Betty
(1814-
Paoli
1894)
Kein Gedicht
A vingt-cinq ans le coeurse
brise ou se bronze.
Chamfort.
O wäre mir das heitre Los gefallen,
Das still beglückend andern Frauen fällt,
In schirmender Beschränkung hinzuwallen
Durch eines engen Kreises kleine Welt;
Mein Herz gleich einer Blume zu verschließen
Vor jedem Sturm und jedem Weh der Zeit,
Des Lebens Freuden harmlos zu genießen
In ahnungsloser Unbefangenheit!
Doch anders hat sich mein Geschick gewendet,
Ein Kampfplatz nur war meine Lebensbahn;
Der Kindheit Blütenruh ward mir entwendet
Und hingeopfert einem eitlen Wahn!
In starrem Zwang verflossen jene Tage,
In strenge Regeln ängstlich eingeschult,
Indessen meines jungen Herzens Klage
Um frische Luft und Sonnenlicht gebuhlt.
Ich rang dawider, doch es war vergebens,
Und als ich nun entwachsen jener Zucht,
Das drang die feindlich finstre Macht des Lebens
Wild auf mich ein mit ihrer ganzen Wucht.
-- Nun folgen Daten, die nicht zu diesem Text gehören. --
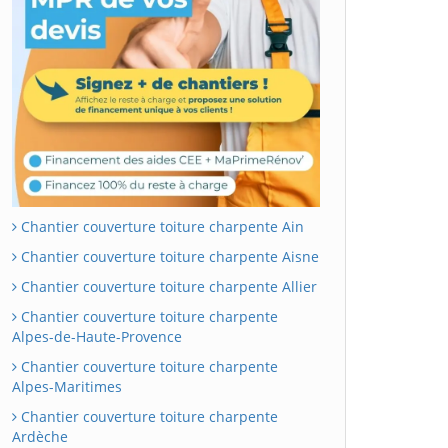
Chantier couverture toiture charpente Ain
Chantier couverture toiture charpente Aisne
Chantier couverture toiture charpente Allier
Chantier couverture toiture charpente
Alpes-de-Haute-Provence
Chantier couverture toiture charpente
Alpes-Maritimes
Chantier couverture toiture charpente
Ardèche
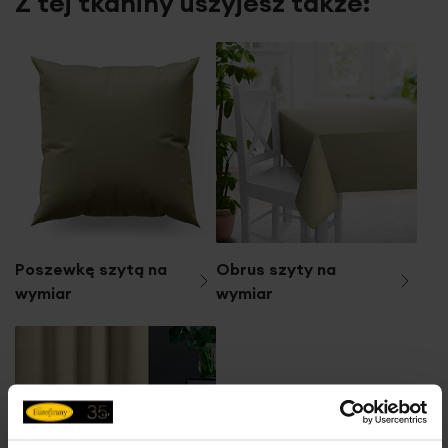
Z tej tkaniny uszyjesz także:
Poszewkę szytą na
Obrus szyty na
wymiar
wymiar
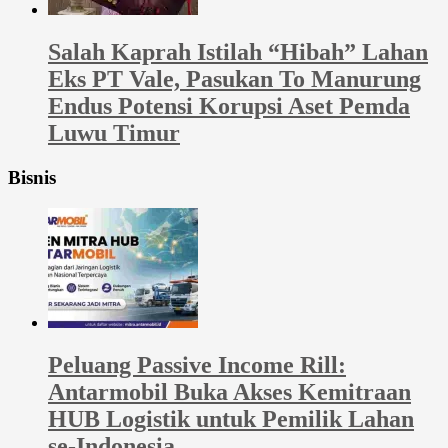
Salah Kaprah Istilah “Hibah” Lahan
Eks PT Vale, Pasukan To Manurung
Endus Potensi Korupsi Aset Pemda
Luwu Timur
Bisnis
Peluang Passive Income Rill:
Antarmobil Buka Akses Kemitraan
HUB Logistik untuk Pemilik Lahan
se-Indonesia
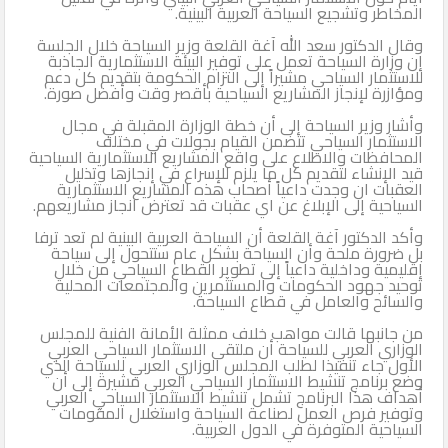
المخاطر وتشجيع السياحة العربية البينية.
وقال الدكتور سعد الله آغة القلعة وزير السياحة خلال الجلسة
إن وزارة السياحة تعمل على توفير البيئة الاستثمارية الجاذبة
للاستثمار السياحي مشيراً إلى التزام الحكومة بتقديم كل دعم
ومؤازرة لإنجاز المشاريع السياحية بأقصر وقت وأفضل صورة.
وأشار وزير السياحة إلى أن خطة الوزارة المقبلة في مجال
الاستثمار السياحي تتضمن القيام بجولات في مختلف
المحافظات والاطلاع على واقع المشاريع الاستثمارية السياحية
قيد الإنشاء لتقديم كل ما يلزم للإسراع في إنجازها وتذليل
العقبات ان وجدت داعياً أصحاب هذه المشاريع الاستثمارية
السياحية إلى الإبلاغ عن اي عقبات قد تعترض انجاز مشاريعهم.
وأكد الدكتور آغة القلعة أن السياحة العربية البينية لم تعد ترفا
بل ضرورة ملحة وأن السياحة بشكل عام ستتحول إلى سياحة
إقليمية وداخلية داعياً إلى تطوير القطاع السياحي من خلال
توحيد جهود الحكومات والمستثمرين والمجتمعات المحلية
والسائح والعامل في قطاع السياحة.
من جانبها قالت مواهب خلاف ممثلة الأمانة الفنية للمجلس
الوزاري العربي للسياحة أن ملتقى الاستثمار السياحي العربي
الأول جاء تنفيذا لطلب المجلس الوزاري العربي للسياحة الذي
وضع برنامج تنشيط الاستثمار السياحي العربي مشيرة إلى أن
أهداف هذا البرنامج تشمل تنشيط الاستثمار السياحي العربي
وتوفير فرص العمل لصناعة السياحة واستغلال المقومات
السياحية المتوفرة في الدول العربية.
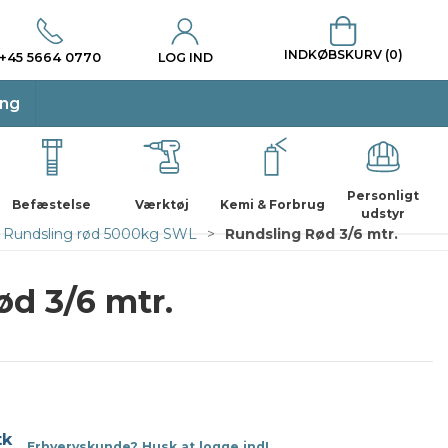
INDKØBSKURV (0)
+45 5664 0770
LOG IND
ing
Personligt
Befæstelse
Værktøj
Kemi & Forbrug
udstyr
Rundsling rød 5000kg SWL
Rundsling Rød 3/6 mtr.
d 3/6 mtr.
tk
Erhvervskunde? Husk at logge ind!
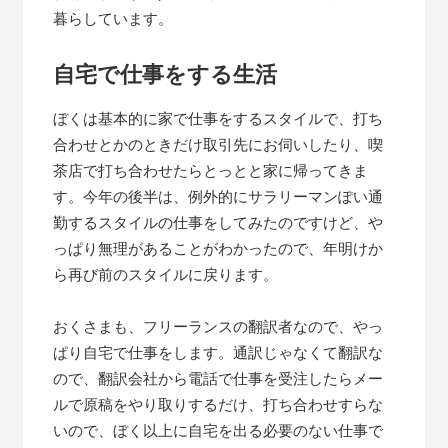
暮らしています。
自宅で仕事をする生活
ぼくは基本的に家で仕事をするスタイルで、打ち
合わせとかのときだけ取引先にお伺いしたり、喫
茶店で打ち合わせたらとっとと家に帰ってきま
す。今年の後半は、例外的にサラリーマンぽい通
勤するスタイルの仕事をしてみたのですけど、や
っぱり無理があることがわかったので、年明けか
ら再び前のスタイルに戻ります。
おくさまも、フリーランスの翻訳者なので、やっ
ぱり自宅で仕事をします。通訳じゃなくて翻訳な
ので、翻訳会社から電話で仕事を受注したらメー
ルで原稿をやり取りするだけ、打ち合わせすらな
いので、ぼく以上に自宅を出る必要のない仕事で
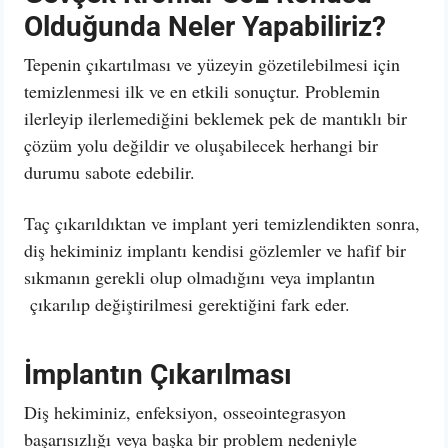
Olduğunda Neler Yapabiliriz?
Tepenin çıkartılması ve yüzeyin gözetilebilmesi için
temizlenmesi ilk ve en etkili sonuçtur. Problemin
ilerleyip ilerlemediğini beklemek pek de mantıklı bir
çözüm yolu değildir ve oluşabilecek herhangi bir
durumu sabote edebilir.
Taç çıkarıldıktan ve implant yeri temizlendikten sonra,
diş hekiminiz implantı kendisi gözlemler ve hafif bir
sıkmanın gerekli olup olmadığını veya implantın
çıkarılıp değiştirilmesi gerektiğini fark eder.
İmplantın Çıkarılması
Diş hekiminiz, enfeksiyon, osseointegrasyon
başarısızlığı veya başka bir problem nedeniyle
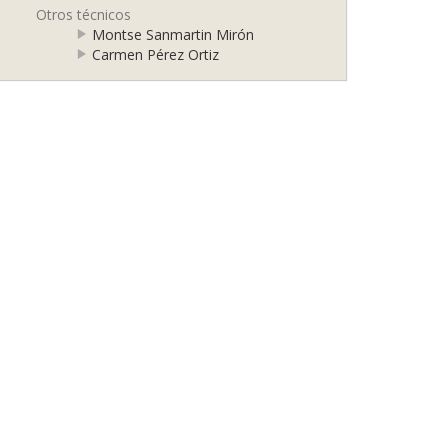
Otros técnicos
Montse Sanmartin Mirón
Carmen Pérez Ortiz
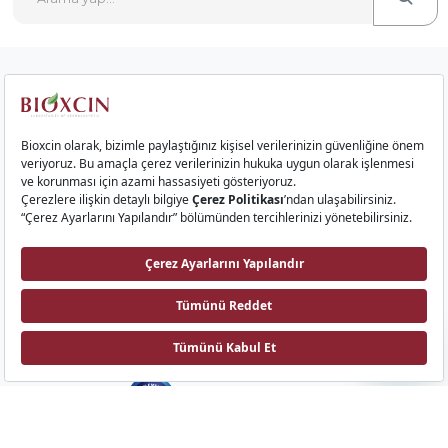
Kurumsal
Saç Ürünleri
Cilt Ürünleri
Gıda Takviyeleri
İletişim
Bioxcin AI
Biota Laboratuvarları
Emek Mah. Sıvat Yolu Cad. No: 9 34785, Sancaktepe, İstanbul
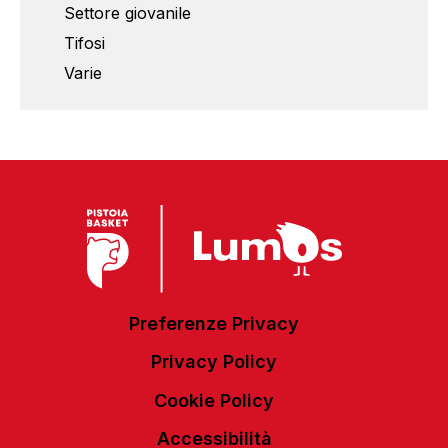
Settore giovanile
Tifosi
Varie
Preferenze Privacy
Privacy Policy
Cookie Policy
Accessibilità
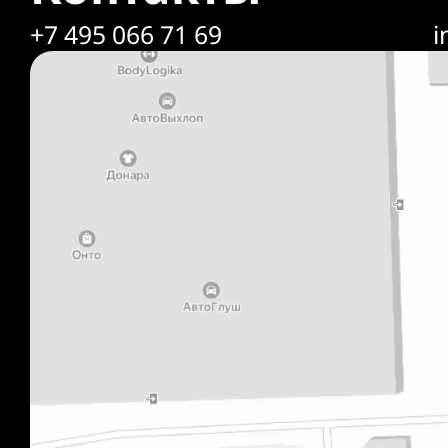
+7 495 066 71 69
i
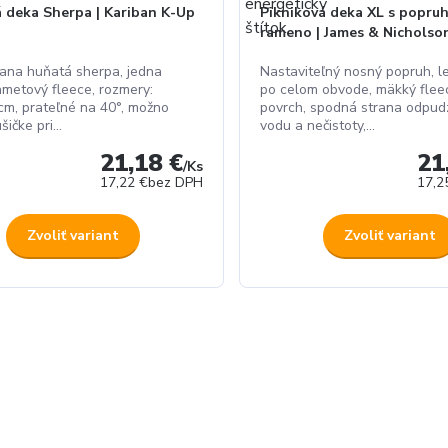
á deka Sherpa | Kariban K-Up
Pikniková deka XL s popru
rameno | James & Nicholson
rana huňatá sherpa, jedna
Nastaviteľný nosný popruh, 
ametový fleece, rozmery:
po celom obvode, mäkký flee
m, prateľné na 40°, možno
povrch, spodná strana odpud
šičke pri...
vodu a nečistoty,...
21,18 €
21
/
Ks
17,22 €
bez DPH
17,2
Zvoliť variant
Zvoliť variant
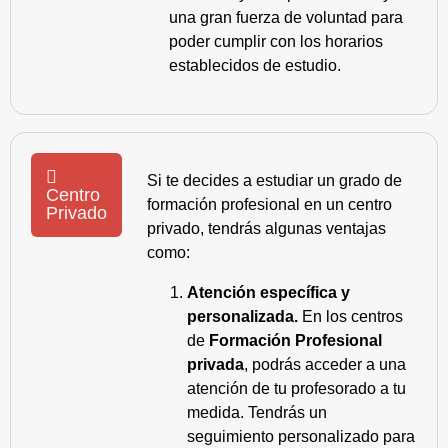
una gran fuerza de voluntad para
poder cumplir con los horarios
establecidos de estudio.
Si te decides a estudiar un grado de
Centro
formación profesional en un centro
Privado
privado, tendrás algunas ventajas
como:
Atención específica y
personalizada.
En los centros
de
Formación Profesional
privada
, podrás acceder a una
atención de tu profesorado a tu
medida. Tendrás un
seguimiento personalizado para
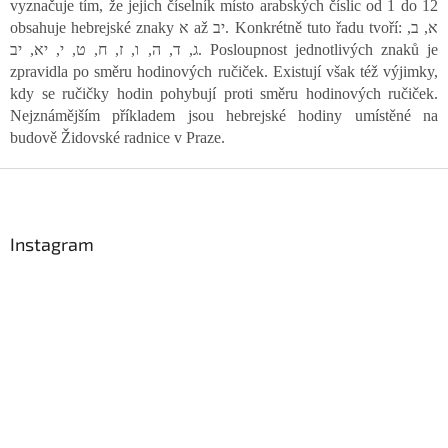
vyznačuje tím, že jejich číselník místo arabských číslic od 1 do 12
d
obsahuje hebrejské znaky א až יב. Konkrétně tuto řadu tvoří: א, ב,
a
ג, ד, ה, ו, ז, ח, ט, י, יא, יב. Posloupnost jednotlivých znaků je
c
í
zpravidla po směru hodinových ručiček. Existují však též výjimky,
p
kdy se ručičky hodin pohybují proti směru hodinových ručiček.
r
Nejznámějším příkladem jsou hebrejské hodiny umístěné na
v
budově Židovské radnice v Praze.
k
y
Z
v
á
ý
p
p
a
Instagram
i
s
t
u
í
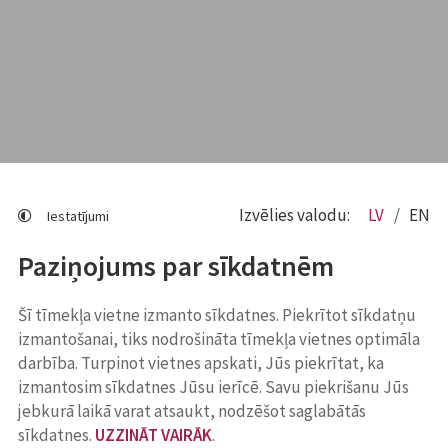
Izvēlies valodu:
LV
EN
Iestatījumi
Paziņojums par sīkdatnēm
Šī tīmekļa vietne izmanto sīkdatnes. Piekrītot sīkdatņu
izmantošanai, tiks nodrošināta tīmekļa vietnes optimāla
darbība. Turpinot vietnes apskati, Jūs piekrītat, ka
izmantosim sīkdatnes Jūsu ierīcē. Savu piekrišanu Jūs
jebkurā laikā varat atsaukt, nodzēšot saglabātās
sīkdatnes.
UZZINĀT VAIRĀK
.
Mich schirmte keines Freundes treues Lieben,
Durch meinen Frost drang keines Herzen Glut,
Und in die Fremde ward ich fortgetrieben
Ohn' andre Stütze als den eignen Mut.
Was ich bedurfte, mußt' ich selbst erringen,
Auskämpfen selber jeden herben Streit,
Und drückend lasteten auf meinen Schwingen
Die schweren Fesseln der Notwendigkeit.
Weh jedem, der in seinem Thun und Lassen
Dem inneren Gesetz nicht folgen kann!
Mein Unglück läßt sich in zwei Worte fassen:
Ich war ein Weib und kämpfte wie ein Mann!
Daß ihm am Tag der Schlacht die Wehr nicht fehle,
Erwarb mein Geist sich Schärfe, Kraft und Licht,
Doch blütenlos blieb meine ernste Seele -
Im Waffenkleid pflegt man der Blumen nicht.
Nur einmal wagt' ich, Besseres zu hoffen;
Verheißend lag vor mir ein schönes Glück;
Doch kaum erblüht, sank es, zu Tod getroffen,
Und eine Wunde nur blieb mir zurück.
So glitt fast ungeahnt an mir vorüber
Des Liebefrühlings träum'rische Gestalt,
Und trüber ward mein Sinn und immer trüber,
Mein Herz, gleichwie die Toten, schwer und kalt.
Und wie vom Hauch der herbstlich scharfen Winde
Sich rauh verhärtet manch ein zartes Reis:
So legte sich um mein Gemüt die Rinde
Des Lebensüberdrusses, starr wie Eis.
Und nun, da schon mein bess'res Teil im Grabe,
Da meine Stirn des Zweifels Brandmal trägt,
Nun, da ich es schon fast vergessen habe,
Was einst so stürmisch meine Brust bewegt;
Nun, da im Lebenssande meine Zähren
Versickert längst, da ich mit stolzem Sinn
Nichts mehr vermissend, alles kann entbehren,
Tritt deine Liebe leuchtend zu mir hin!
Suchst du denn Rosen unterm Leichentuche,
Und grünes Laub am blitzzerschellten Stamm?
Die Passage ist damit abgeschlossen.